What you have to do
Copy the material below word for word, starting at its first line and ending at the line that contains "country: Bolivia", with both of those lines included.

Excerpted data
===

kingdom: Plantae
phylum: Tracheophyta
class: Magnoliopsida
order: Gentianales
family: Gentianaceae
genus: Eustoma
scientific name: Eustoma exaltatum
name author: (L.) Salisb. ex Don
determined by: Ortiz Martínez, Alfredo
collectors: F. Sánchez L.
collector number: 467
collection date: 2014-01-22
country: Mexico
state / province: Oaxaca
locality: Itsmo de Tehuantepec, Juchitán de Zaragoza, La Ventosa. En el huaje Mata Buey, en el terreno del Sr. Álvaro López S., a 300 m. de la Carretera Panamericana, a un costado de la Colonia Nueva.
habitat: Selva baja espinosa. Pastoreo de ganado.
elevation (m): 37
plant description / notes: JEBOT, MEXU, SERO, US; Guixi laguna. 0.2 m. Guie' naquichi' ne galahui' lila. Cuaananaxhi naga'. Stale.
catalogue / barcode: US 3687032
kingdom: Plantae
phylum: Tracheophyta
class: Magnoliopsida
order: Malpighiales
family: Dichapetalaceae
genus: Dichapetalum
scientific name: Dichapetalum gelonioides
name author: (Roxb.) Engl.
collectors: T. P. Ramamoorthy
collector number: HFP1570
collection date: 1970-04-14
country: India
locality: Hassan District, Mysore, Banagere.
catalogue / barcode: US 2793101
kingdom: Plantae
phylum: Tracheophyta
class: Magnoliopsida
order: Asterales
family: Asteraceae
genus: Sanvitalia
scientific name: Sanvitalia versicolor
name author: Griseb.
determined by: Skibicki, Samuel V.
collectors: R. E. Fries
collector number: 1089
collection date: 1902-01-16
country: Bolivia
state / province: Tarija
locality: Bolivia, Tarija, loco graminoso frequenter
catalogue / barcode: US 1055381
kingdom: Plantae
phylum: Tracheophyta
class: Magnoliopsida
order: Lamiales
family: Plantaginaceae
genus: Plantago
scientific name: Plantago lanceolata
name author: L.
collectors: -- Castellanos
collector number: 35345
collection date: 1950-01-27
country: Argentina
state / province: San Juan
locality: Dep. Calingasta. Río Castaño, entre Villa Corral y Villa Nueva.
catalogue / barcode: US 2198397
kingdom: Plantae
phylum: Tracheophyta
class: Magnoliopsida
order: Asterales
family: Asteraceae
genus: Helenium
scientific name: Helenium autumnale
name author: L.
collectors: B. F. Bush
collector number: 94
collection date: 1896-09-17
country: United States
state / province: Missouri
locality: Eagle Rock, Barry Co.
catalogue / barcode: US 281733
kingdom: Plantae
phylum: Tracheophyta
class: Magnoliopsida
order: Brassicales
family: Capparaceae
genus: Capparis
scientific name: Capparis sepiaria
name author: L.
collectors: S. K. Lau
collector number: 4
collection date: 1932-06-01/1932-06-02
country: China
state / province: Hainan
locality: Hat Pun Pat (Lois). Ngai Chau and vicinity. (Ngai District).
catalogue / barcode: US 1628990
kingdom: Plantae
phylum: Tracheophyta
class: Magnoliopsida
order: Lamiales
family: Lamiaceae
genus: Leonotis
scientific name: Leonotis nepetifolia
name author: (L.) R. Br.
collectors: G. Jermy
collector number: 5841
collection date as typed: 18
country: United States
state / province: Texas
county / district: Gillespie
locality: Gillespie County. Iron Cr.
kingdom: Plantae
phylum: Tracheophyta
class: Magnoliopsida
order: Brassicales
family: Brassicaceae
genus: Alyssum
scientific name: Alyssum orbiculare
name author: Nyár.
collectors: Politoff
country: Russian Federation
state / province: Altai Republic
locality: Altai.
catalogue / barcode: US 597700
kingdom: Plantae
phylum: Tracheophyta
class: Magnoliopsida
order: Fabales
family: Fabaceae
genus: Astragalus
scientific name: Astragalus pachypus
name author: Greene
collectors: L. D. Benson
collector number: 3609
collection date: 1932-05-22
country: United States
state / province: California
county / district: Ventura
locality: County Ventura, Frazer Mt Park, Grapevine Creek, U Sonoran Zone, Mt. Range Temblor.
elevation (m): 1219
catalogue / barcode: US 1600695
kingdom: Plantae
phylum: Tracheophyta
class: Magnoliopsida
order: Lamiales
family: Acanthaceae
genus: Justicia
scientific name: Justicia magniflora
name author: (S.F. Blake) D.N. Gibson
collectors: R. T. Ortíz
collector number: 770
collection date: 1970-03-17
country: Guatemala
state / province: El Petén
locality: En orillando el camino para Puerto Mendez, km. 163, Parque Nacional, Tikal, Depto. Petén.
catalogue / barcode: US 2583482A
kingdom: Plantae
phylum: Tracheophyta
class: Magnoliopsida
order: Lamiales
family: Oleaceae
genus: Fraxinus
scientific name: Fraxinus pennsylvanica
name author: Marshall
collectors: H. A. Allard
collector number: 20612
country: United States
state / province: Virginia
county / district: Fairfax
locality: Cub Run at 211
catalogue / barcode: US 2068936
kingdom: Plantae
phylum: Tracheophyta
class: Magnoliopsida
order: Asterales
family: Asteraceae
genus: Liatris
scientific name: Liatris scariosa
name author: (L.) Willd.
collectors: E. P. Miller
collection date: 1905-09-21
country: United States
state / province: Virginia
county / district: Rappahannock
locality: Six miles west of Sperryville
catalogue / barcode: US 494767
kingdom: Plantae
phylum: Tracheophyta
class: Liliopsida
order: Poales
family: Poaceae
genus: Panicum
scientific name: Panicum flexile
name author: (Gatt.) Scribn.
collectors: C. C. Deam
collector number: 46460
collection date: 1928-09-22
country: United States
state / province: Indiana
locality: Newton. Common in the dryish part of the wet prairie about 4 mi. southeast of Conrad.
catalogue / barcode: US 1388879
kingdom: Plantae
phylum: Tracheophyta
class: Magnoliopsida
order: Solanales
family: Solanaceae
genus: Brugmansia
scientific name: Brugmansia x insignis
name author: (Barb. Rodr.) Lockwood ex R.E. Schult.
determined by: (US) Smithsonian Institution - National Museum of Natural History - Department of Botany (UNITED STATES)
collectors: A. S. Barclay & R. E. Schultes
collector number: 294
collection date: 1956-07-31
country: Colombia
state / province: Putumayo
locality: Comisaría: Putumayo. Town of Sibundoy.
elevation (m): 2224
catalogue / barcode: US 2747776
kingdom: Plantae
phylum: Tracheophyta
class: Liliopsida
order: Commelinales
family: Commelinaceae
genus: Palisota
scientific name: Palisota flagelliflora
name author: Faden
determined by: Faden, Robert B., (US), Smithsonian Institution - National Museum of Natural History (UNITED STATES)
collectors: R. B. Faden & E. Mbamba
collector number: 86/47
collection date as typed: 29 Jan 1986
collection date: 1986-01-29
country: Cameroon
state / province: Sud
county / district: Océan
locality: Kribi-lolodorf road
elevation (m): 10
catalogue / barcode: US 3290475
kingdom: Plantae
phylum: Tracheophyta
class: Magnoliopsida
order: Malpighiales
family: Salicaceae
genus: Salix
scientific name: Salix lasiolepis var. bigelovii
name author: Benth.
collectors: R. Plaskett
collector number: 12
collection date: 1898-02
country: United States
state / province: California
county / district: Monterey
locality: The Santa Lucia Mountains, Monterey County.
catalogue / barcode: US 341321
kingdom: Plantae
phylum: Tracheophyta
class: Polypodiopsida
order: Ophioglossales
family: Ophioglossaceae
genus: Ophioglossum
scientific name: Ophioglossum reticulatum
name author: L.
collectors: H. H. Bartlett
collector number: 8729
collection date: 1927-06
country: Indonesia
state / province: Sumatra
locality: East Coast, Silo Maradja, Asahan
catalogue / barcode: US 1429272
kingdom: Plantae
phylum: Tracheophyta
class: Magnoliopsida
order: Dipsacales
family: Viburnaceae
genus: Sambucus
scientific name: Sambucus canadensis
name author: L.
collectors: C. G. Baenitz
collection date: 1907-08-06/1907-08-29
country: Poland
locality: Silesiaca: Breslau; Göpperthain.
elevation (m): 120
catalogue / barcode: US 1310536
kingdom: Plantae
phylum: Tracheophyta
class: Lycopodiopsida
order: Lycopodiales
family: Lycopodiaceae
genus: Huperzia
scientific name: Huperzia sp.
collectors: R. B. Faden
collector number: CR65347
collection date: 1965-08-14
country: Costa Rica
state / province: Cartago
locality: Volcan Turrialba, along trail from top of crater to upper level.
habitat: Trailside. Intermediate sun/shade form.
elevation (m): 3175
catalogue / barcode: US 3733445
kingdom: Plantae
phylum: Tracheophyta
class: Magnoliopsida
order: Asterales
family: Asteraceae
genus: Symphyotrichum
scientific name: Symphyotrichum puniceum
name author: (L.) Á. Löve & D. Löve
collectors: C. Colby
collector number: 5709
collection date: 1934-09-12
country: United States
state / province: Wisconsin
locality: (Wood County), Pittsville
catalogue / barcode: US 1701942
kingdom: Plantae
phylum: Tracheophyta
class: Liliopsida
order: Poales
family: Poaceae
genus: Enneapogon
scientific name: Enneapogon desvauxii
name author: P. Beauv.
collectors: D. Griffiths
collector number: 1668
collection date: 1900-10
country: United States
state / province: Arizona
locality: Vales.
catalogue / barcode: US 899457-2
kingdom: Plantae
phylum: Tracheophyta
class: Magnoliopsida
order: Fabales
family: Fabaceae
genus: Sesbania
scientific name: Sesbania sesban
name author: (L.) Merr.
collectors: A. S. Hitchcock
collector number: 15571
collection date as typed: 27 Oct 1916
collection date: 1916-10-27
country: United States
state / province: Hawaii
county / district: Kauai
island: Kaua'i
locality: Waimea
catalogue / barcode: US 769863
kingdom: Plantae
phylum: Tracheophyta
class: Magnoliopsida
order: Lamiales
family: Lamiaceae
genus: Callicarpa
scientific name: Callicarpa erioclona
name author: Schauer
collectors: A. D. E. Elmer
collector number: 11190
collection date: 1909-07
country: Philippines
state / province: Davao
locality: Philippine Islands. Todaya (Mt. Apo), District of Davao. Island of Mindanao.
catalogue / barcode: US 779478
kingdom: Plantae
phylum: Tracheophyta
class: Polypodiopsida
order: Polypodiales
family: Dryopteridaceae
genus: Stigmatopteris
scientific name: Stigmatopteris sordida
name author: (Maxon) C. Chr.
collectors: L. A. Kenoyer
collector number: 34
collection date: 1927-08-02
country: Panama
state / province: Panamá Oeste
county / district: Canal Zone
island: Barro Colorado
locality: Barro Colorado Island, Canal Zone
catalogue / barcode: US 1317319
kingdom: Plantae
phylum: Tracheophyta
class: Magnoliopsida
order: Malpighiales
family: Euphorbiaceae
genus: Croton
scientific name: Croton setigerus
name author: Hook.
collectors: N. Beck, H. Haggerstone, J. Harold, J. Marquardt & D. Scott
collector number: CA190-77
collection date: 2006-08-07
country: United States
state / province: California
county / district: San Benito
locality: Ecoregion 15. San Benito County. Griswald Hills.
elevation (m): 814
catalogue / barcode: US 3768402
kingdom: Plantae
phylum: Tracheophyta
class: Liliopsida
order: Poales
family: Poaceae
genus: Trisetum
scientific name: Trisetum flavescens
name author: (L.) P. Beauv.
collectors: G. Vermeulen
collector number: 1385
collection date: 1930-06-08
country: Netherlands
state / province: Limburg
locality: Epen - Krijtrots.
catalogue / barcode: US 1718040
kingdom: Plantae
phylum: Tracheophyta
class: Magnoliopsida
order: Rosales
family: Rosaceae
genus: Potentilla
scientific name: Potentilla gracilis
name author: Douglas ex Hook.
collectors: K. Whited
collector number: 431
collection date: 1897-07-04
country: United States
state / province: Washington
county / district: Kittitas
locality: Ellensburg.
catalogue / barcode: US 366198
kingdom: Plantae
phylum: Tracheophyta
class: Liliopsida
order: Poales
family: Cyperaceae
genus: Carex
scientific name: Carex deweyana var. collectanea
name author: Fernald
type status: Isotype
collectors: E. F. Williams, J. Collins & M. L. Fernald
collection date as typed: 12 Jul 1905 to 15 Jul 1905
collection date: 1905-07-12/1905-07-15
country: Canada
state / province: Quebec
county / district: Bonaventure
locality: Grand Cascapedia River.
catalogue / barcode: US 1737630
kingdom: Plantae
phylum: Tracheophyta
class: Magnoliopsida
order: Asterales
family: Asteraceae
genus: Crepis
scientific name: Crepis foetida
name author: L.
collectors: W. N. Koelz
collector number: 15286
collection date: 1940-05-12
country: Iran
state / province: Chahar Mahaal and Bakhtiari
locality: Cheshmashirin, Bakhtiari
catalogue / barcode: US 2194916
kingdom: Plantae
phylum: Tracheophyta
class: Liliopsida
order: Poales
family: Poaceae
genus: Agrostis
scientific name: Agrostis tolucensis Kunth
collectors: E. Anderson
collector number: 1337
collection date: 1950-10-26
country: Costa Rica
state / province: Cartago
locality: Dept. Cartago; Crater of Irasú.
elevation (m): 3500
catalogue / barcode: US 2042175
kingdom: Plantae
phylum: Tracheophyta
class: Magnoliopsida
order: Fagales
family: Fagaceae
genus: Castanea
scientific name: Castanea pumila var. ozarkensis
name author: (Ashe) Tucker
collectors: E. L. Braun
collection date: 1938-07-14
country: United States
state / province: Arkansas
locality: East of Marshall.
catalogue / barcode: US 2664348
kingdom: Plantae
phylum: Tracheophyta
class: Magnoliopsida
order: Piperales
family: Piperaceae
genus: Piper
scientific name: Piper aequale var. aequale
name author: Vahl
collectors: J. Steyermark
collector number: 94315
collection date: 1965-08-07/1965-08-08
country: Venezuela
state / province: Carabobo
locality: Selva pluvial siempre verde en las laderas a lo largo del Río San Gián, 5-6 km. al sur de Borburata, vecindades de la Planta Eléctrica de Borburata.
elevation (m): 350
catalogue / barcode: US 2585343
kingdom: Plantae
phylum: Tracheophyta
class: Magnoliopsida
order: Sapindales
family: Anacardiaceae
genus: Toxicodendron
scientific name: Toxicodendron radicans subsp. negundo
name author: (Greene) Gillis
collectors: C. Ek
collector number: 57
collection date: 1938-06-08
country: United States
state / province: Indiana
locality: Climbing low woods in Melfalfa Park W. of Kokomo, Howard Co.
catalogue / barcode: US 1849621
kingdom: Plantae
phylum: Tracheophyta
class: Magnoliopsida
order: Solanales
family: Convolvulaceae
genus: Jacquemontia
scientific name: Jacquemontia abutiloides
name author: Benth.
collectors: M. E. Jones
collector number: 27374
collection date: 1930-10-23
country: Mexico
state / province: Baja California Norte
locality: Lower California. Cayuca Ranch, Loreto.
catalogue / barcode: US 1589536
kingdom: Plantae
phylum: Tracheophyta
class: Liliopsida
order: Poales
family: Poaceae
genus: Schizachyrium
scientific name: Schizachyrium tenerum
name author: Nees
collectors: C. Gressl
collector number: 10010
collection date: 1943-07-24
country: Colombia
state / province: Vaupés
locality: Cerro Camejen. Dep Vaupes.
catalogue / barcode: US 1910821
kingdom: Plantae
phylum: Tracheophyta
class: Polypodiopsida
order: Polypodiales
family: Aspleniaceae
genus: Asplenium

===

Response to this exercise
kingdom: Plantae
phylum: Tracheophyta
class: Magnoliopsida
order: Gentianales
family: Gentianaceae
genus: Eustoma
scientific name: Eustoma exaltatum
name author: (L.) Salisb. ex Don
determined by: Ortiz Martínez, Alfredo
collectors: F. Sánchez L.
collector number: 467
collection date: 2014-01-22
country: Mexico
state / province: Oaxaca
locality: Itsmo de Tehuantepec, Juchitán de Zaragoza, La Ventosa. En el huaje Mata Buey, en el terreno del Sr. Álvaro López S., a 300 m. de la Carretera Panamericana, a un costado de la Colonia Nueva.
habitat: Selva baja espinosa. Pastoreo de ganado.
elevation (m): 37
plant description / notes: JEBOT, MEXU, SERO, US; Guixi laguna. 0.2 m. Guie' naquichi' ne galahui' lila. Cuaananaxhi naga'. Stale.
catalogue / barcode: US 3687032
kingdom: Plantae
phylum: Tracheophyta
class: Magnoliopsida
order: Malpighiales
family: Dichapetalaceae
genus: Dichapetalum
scientific name: Dichapetalum gelonioides
name author: (Roxb.) Engl.
collectors: T. P. Ramamoorthy
collector number: HFP1570
collection date: 1970-04-14
country: India
locality: Hassan District, Mysore, Banagere.
catalogue / barcode: US 2793101
kingdom: Plantae
phylum: Tracheophyta
class: Magnoliopsida
order: Asterales
family: Asteraceae
genus: Sanvitalia
scientific name: Sanvitalia versicolor
name author: Griseb.
determined by: Skibicki, Samuel V.
collectors: R. E. Fries
collector number: 1089
collection date: 1902-01-16
country: Bolivia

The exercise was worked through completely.